Why would the most physically imposing men on campus need to carry deadly weapons? What do they anticipate? That kind of trouble? Are they exclusively defensive weapons, used only to return fire? From whom? Is there a beef with the chess club? “I’m off to college, with one in the chamber!”


Fox’s Thom Brennaman is unafraid to speak impolitic truths during NFL telecasts. During Sunday’s Giants-Eagles, he followed an insert from Browns-Bengals with the rumor that recently fired Browns coach Hue Jackson may replace Bengals coach Marvin Lewis:

“Could Hue Jackson possibly be in line to take over for Marvin Lewis? I live in that town [Cincinnati], and I’d venture to say if that happens they might not have 15 people at that stadium …
“I’m not bashing Jackson, but when you go 15 years with the same head coach and you don’t win a playoff game [Lewis’ Bengals], hiring a guy who has won one game in the last two years would be tough to take.”

In 15 seasons, Lewis’ Bengals were 0-7 in the postseason, including that last-seconds field goal loss to the Steelers three seasons ago, after Vontaze Burfict then Adam “Pacman” Jones were penalized a total of 30 yards after one play for out-of-control conduct — the most inexcusable loss in playoffs history.

Knight doc sees light of day

ESPN’s moral compass may as well be a windsock.

For years its Bobby Knight-goes-nuts action reels were regular “SportsCenter” attractions.

In 2008, ESPN hired him to analyze games. Presto! Those Knight-goes-nuts reels disappeared from ESPN.

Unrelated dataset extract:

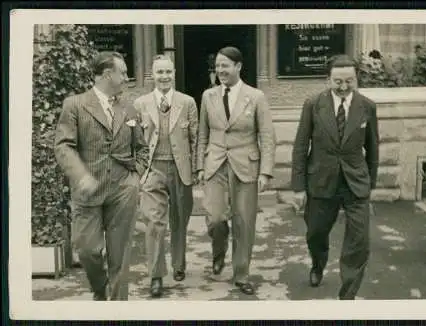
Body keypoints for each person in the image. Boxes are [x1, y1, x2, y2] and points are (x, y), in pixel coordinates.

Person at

Only after Knight was not retained, in April 2015, did those highly disturbing, even historic moving images of Knight’s violent, wild-eyed behavior return on ESPN.

Bobby Knight
Bobby KnightGetty Images

And now ESPN’s presenting an independently produced, highly unflattering documentary about Knight — a program that would not be seen on ESPN had Knight still been employed by ESPN.

But such contempt for integrity is nothing new. Just another reminder that you can’t shame the shameless.


So Spurs’ coach Gregg Popovich says the 3-point shot is destroying the NBA — shoving the game further from a reliance on strong, two-way team play, making games mindless, shooting gallery farces. Agreed. But even if he’s the first NBA coach to speak that self-evident truth, what kept him?


Now that running to first base is optional and commissioner Rob Manfred encourages kids to pose near home plate, reader Ted McNabb suggests that all ground-rule doubles — actually, “by-rule” doubles — “should be reduced to ground-rule singles.”


What Nike money can do: Michigan amd Oklahoma football teams wear jerseys carrying a Nike logo depicting a man — Michael Jordan — playing basketball.


Reader Jim Mitchell: “I watched the CFL’s Grey Cup championship. Canadian football is weird. Do you know they call putting it on the ground a ‘fumble’?”